Urban was able to accomplish much for the Gregorian reform movement during his eleven years in office. According to Morris, the chief reason for Urban’s success was the combination of his willingness to dispense from canon law and his position of moral authority as a pope who was "the unquestioned choice of his party, who had inherited and not caused the schism."0 Urban was a hard-line Gregorian in principle, but he was flexible in his application of the reform principles. He often chose leniency as his policy when dealing with those who had violated Gregorian ideals. He consistently reconciled those who had received their offices from simoniacs or supporters of Clement III. Had he strictly applied Gregorian principles, he would have excommunicated most of Germany’s population, since they were subjects of schismatic bishops, thereby severely limiting the Roman Church’s influence in one of the most important regions of Europe. This policy of compromise through the use of papal dispensation allowed Urban to strike a balance between adherence to Gregorian principles and maintaining the strength of the Roman church, a balance that made for a very successful papacy.

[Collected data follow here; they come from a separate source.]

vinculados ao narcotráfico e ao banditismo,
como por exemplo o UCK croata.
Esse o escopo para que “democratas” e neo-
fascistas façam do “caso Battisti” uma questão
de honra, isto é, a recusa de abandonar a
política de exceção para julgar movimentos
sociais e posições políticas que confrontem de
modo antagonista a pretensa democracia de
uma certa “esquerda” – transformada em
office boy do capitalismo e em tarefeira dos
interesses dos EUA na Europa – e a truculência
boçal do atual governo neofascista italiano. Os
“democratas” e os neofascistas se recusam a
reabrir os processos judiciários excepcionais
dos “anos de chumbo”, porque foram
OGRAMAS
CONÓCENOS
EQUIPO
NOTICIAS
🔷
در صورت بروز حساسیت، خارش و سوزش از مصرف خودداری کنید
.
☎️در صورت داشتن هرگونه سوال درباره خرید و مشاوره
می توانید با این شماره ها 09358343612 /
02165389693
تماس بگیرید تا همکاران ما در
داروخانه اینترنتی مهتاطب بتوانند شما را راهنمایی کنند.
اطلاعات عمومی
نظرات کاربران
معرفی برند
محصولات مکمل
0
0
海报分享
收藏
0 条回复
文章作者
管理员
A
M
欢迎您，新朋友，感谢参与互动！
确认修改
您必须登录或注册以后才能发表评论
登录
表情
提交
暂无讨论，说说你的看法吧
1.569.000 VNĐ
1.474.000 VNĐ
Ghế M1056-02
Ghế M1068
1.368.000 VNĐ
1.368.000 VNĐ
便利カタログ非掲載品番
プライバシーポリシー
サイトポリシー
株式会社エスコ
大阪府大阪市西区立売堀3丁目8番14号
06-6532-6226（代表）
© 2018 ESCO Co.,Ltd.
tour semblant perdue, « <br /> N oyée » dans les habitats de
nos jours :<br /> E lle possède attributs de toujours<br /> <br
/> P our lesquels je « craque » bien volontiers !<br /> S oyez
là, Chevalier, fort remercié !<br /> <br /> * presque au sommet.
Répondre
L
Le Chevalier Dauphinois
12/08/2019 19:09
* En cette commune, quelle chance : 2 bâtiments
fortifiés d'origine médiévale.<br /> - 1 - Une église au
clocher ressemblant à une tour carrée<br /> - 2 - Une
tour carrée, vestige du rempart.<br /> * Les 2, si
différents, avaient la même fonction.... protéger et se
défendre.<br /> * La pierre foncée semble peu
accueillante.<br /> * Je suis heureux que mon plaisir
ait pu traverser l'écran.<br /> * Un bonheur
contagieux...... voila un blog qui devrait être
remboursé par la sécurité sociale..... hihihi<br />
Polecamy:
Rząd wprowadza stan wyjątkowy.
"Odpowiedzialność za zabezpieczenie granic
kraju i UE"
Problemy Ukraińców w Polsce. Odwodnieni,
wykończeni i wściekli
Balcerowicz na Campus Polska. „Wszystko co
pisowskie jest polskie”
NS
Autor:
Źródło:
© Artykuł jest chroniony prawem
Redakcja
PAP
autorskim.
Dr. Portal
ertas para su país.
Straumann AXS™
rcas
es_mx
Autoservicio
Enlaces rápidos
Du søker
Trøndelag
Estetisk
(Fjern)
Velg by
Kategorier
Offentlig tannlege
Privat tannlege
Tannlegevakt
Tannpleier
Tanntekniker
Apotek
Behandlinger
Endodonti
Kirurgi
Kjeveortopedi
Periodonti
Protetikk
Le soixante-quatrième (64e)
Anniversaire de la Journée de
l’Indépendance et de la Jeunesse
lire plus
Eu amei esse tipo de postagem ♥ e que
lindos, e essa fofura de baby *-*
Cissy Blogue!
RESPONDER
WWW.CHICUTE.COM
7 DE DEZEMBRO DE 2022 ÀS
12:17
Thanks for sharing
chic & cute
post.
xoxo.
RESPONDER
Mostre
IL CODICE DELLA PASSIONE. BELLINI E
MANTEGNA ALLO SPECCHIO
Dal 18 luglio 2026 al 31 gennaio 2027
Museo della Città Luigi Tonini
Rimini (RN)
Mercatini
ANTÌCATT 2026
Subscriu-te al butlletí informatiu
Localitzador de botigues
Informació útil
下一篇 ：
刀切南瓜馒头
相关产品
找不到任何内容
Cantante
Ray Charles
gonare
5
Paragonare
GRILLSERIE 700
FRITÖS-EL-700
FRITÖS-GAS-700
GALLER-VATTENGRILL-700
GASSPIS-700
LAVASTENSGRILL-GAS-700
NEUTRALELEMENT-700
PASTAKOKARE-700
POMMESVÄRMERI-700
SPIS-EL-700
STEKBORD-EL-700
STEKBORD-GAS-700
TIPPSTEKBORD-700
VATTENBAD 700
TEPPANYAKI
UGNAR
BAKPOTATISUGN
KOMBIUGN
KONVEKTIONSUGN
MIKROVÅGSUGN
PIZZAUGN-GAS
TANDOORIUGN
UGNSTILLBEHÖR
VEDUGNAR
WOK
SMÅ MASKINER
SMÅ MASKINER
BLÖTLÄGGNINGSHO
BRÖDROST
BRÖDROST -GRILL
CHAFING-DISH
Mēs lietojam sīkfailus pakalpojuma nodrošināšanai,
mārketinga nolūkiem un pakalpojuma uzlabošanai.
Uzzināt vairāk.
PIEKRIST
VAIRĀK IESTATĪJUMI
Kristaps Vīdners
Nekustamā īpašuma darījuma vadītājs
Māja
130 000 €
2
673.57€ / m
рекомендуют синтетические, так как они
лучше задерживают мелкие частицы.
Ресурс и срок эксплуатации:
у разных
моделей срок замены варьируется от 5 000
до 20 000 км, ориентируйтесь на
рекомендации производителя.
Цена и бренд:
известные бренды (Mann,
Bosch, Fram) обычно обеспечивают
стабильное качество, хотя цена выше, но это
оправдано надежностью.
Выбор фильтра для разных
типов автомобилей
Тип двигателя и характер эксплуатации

The years 1093-1099 were the most active of Urban’s papacy. During this time Henry IV was isolated in Lombardy because his enemies controlled the routes back to Germany, severely limiting Henry’s influence. It was during this time that Henry’s son, Conrad, met with Pope Urban and swore spiritual fidelity to him. This, the realization of Gregory’s suggestion to secure the oath of the German leadership, was the beginning of a number of events that would define the legacy of Urban’s papacy. In 1095 King Eric III of Denmark traveled to meet the pope and to secure a promise of independence from Hamburg, which was controlled by the schismatic archbishop Liemar. In that same year King William Rufus of England agreed to recognize Urban as the legitimate pope in return for a promise that no papal legates would be sent to England without William’s permission, another example of Urban’s use of compromise in order to promote the greater influence of the Gregorian papacy. In March of that year, Urban was able to hold the first assembly of his supporters at the Synod of Piacenza and in November 1095 Urban made the first papal visit to France since Leo IX’s visit in 1049. While in France he held a general assembly in Clermont at which he proclaimed the First Crusade to free the churches of the East and that all who died on the expedition would be free from requirements to do penance, an aspect that seems less outstanding when taken in context of Urban’s career of compromise. Yet, the main business of both these assemblies was the reaffirmation of Gregory VII’s legislation nullifying the powers of simoniacal and schismatic clergy, prohibiting lay investiture, condemning lay ownership of churches, and prohibiting clergy from performing homage to lay rulers. This was a strong legislative return to the core principles of the Gregorian reform.

Urban II died on July 29, 1099. He was in office for eleven years but his legacy would last much longer, not the least of which was the crusading legacy, which would last for centuries. He also succeeded in turning the attention of the papacy away from the Empire and to include the greater part of Europe, bringing Denmark, England, and France into the fold during his tenure. The result of this broadened interest was a wider acceptance of Gregorian reform ideals and was the foundation upon which the victory over the imperialists was built. Urban II proved to be a strict Gregorian reformer in principle and a strategic compromiser in practice. As a result he was simultaneously able to promote strict Gregorian reform ideals while strengthening and expanding the influence of the Gregorian papacy throughout Europe.